Conservation Corps Crews 

Although this season in the field looks different than the last, our Conservation Corps Crew leadership is meeting these challenges head-on with unparalleled flexibility and creativity. Our Terrestrial Invasives Species Project Manager, Ryan Goolic, has been busy reprioritizing, rescheduling, and coordinating with project partners to prepare for the 2020 field season starting in June. This summer, he will lead the Terrestrial Invasives Strike Force Crew, a team of four AmeriCorps members, to manage emerging invasive plants throughout the Lower Hudson Valley. Invasives like sapphireberry, giant hogweed, and Linden viburnum won’t stand a chance against the efforts of our ISF team!  

In partnership with Teatown, the Aquatic Invasives Strike Force Crew is coming back even stronger this season and ramping up efforts to protect New York’s waters through the Watercraft Inspection Steward program, aquatic invasive species monitoring, and water chestnut management. In addition to invasive plant surveys of over 35 lakes throughout the Hudson Valley, the team will also be sampling for zooplankton and mollusks, as well as assessing multiple water quality parameters.
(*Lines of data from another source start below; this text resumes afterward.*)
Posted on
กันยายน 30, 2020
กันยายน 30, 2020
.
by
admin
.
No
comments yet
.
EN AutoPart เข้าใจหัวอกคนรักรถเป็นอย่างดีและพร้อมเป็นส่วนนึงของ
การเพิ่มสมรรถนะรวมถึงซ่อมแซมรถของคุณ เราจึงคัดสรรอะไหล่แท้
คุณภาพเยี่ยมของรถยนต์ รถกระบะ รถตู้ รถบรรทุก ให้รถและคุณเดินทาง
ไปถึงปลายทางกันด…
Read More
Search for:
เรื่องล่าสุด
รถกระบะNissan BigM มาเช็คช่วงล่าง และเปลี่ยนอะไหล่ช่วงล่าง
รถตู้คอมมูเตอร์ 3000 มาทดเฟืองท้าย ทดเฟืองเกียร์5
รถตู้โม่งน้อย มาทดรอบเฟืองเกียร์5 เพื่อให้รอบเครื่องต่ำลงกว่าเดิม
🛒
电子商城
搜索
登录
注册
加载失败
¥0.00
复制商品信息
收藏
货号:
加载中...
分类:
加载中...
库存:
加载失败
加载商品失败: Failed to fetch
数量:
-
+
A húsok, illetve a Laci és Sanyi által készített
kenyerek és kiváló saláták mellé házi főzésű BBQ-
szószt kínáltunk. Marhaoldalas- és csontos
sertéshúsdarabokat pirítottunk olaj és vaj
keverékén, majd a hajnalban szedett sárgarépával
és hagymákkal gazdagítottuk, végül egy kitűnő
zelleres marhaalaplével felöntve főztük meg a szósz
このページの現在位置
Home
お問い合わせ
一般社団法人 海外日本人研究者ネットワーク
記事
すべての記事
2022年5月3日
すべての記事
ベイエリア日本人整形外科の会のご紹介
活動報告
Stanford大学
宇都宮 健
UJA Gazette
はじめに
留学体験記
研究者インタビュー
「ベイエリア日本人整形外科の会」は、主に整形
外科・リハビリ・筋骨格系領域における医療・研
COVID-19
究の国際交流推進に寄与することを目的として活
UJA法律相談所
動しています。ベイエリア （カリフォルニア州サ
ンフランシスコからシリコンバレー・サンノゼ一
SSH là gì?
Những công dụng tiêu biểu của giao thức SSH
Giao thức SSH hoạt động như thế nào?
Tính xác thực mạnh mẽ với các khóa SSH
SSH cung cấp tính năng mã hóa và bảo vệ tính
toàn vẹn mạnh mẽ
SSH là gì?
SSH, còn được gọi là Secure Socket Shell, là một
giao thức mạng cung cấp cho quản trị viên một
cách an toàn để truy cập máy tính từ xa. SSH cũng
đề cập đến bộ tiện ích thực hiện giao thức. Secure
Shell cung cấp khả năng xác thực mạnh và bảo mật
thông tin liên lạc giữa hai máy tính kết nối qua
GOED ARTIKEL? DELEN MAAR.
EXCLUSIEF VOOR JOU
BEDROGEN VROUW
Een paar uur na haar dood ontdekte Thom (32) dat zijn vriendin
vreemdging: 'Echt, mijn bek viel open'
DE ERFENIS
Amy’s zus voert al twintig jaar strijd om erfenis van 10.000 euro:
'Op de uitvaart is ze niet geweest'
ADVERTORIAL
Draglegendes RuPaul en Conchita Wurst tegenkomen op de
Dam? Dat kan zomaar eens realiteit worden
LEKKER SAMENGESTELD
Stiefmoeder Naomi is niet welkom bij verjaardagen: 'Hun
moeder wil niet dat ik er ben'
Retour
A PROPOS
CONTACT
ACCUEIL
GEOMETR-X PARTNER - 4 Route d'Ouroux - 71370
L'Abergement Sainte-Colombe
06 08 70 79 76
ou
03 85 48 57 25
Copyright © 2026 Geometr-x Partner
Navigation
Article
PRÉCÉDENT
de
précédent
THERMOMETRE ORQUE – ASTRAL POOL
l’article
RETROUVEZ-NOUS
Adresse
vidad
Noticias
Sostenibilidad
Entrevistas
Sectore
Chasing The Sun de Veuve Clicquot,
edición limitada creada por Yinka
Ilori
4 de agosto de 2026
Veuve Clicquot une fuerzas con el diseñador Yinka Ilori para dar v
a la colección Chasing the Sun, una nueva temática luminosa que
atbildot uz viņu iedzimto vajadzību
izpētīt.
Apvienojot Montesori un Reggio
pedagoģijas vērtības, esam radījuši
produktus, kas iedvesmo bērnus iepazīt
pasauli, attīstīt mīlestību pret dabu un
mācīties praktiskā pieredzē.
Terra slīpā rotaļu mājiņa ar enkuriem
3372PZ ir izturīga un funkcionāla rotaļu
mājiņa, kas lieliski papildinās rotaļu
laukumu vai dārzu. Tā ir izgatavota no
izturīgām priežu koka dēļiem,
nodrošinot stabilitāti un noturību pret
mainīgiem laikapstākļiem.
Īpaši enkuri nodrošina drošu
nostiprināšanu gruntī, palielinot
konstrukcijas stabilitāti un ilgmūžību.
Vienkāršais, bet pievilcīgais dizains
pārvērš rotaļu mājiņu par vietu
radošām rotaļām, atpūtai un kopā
Water quality is an important consideration regarding habitat suitability for invasive species. Using the data the crew collects, we hope to create a model that assesses risk of new invasions. This will be critical as the climate continues to change, impacting a variety of other environmental factors. This expansion of crew tasks will increase their contribution to stewardship and ecosystem resilience.  

Conservation Dogs 

Similarly, the Conservation Dogs Program aims to repeat the success of last year’s field season by sniffing out the invasive plants, Scotch broom and slender false brome. Thanks to support from the NYS Department of Environmental Conservation, conservation dogs Dia and Fagen will be adding two more species to their repertoire: kudzu and sticky sage. You can follow the Conservation Dogs’ progress @DiaSavesTheForest on Instagram. You can also check out the Conservation Dogs program’s feature in the North American Invasive Species Management Association’s April newsletter

Lastly, the Stewardship team would like to recognize the phenomenal efforts of our volunteers in keeping our natural areas and trail systems intact and free of invasive species. They have helped make all this possible. We are all looking forward to a successful and productive field season!